Honestly I did not enjoy that fight. It was tedious without being challenging, despite the enemies being cheating bastards.





: Oh, I don't think so.<3


: Man, they did a really poor job of finishing it off.
: I think it was programmed to play dead.
: G'uahh!


: I've rigged the little darling with a special collar that self-destructs if he gets defeated. Pretty clever, if I say so myself.<3
: Shouldn't the Tethe'alla army have shown up by now? That took a while.
: Wha-What the hell?!


: Oh come on! They didn't manage to take out that stupid balloon-cat-thing either?
: Honestly it was pretty sad. Sheena and Regal had seriously been neglecting their training.
: Let go of him right now!
: I'll handle this!


: No! Please! I-I don't want to die! Let go of me!
: Emil! Wha-What should we do?!


: Allow me!


: Servant of darkness bend to my will!




: Tenebrae!








: Tenebrae! Answer me, Tenebrae!
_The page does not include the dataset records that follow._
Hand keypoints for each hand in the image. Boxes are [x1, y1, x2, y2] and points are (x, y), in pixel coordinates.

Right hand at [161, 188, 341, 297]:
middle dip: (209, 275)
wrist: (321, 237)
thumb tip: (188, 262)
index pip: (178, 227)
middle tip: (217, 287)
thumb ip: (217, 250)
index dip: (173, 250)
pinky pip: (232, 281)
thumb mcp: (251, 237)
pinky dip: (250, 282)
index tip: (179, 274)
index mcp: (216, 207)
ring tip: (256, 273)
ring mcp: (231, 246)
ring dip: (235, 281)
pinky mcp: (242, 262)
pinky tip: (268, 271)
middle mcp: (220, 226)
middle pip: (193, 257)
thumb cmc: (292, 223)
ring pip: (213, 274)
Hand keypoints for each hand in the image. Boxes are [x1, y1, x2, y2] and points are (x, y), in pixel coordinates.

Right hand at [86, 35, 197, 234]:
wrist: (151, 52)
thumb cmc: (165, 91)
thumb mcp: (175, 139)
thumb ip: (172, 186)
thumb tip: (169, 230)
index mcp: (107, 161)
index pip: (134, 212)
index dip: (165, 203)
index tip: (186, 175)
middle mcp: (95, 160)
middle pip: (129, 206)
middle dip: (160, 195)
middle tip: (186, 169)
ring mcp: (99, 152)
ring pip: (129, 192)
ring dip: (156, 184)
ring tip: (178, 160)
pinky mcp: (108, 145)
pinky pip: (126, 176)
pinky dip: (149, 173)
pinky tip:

He's not dead is he?!
: Ah man. That guy was kind of cool.
: He can't be!
: It... It's just like what happened with Corrine.
: Tenebrae!
I seriously considered stopping the update here but that would be a dick move.




: What?! What is this?!
: The Centurions...


: Ok, I guess I was wrong and they speak once.




: Emil?
: Don't worry, the Centurion told me that Tenebrae is only asleep. I'm gonna go after him.
: What do you mean go after him? Where?
: The Temple of Darkness. If it's the same as the other Centurions we've encountered, then there should be an entrance to the altar in there.
: That's where we'll find Tenebrae!
: Now I understand. I'll go with you. What about you, Regal?
: I'll meet with his majesty and advise him on the situation with the Glacies' core first. After that I'll follow you.
: Whatever.
: All right, then we'll meet you there!



Skit Video: Our Journey
: Centurions are such mysterious creatures.
: You got that right. I mean they just return to their altars when they're injured.
: Actually, when they are inflicted with so much damage that they revert to their core state, they're supposed to return to Ratatosk himself.
: Then, Tenebrae is with me?
: But Ratatosk is also currently in core form, without his powers. He doesn't have the strength to heal the Centurions, so Tenebrae returned to his altar or at least that's what they said.
: You mean, the other Centurions?
: Yeah.
: Wait, so if Ratatosk wasn't taking his nap, there would be no need to go to the Temple of Darkness?
: If Ratatosk was awake, we wouldn't be on this journey in the first place.
: Oh right.
: If Ratatosk had been awake... hoo boy.



Skit Video: Really Okay?
: Hey, do you think Tenebrae is really okay?
: Yeah.
: He's just changed back into a core, right? He's not dead or anything, right?
: No, he's not dead!
: You don't have to yell at me, you know!
: N'gh!
: S-Sorry.
: A Centurion can always be revived as long as their mana source doesn't dry up. They're like summon spirits in that way. The Centurions say it's not a question of his being alive or dead.
: Okay, I get it. I'm sorry. I shouldn't panic just because I don't understand.
: No, I like you better angry than meek and apologetic.
: Emil in Ratatosk Mode tells it straight like a man.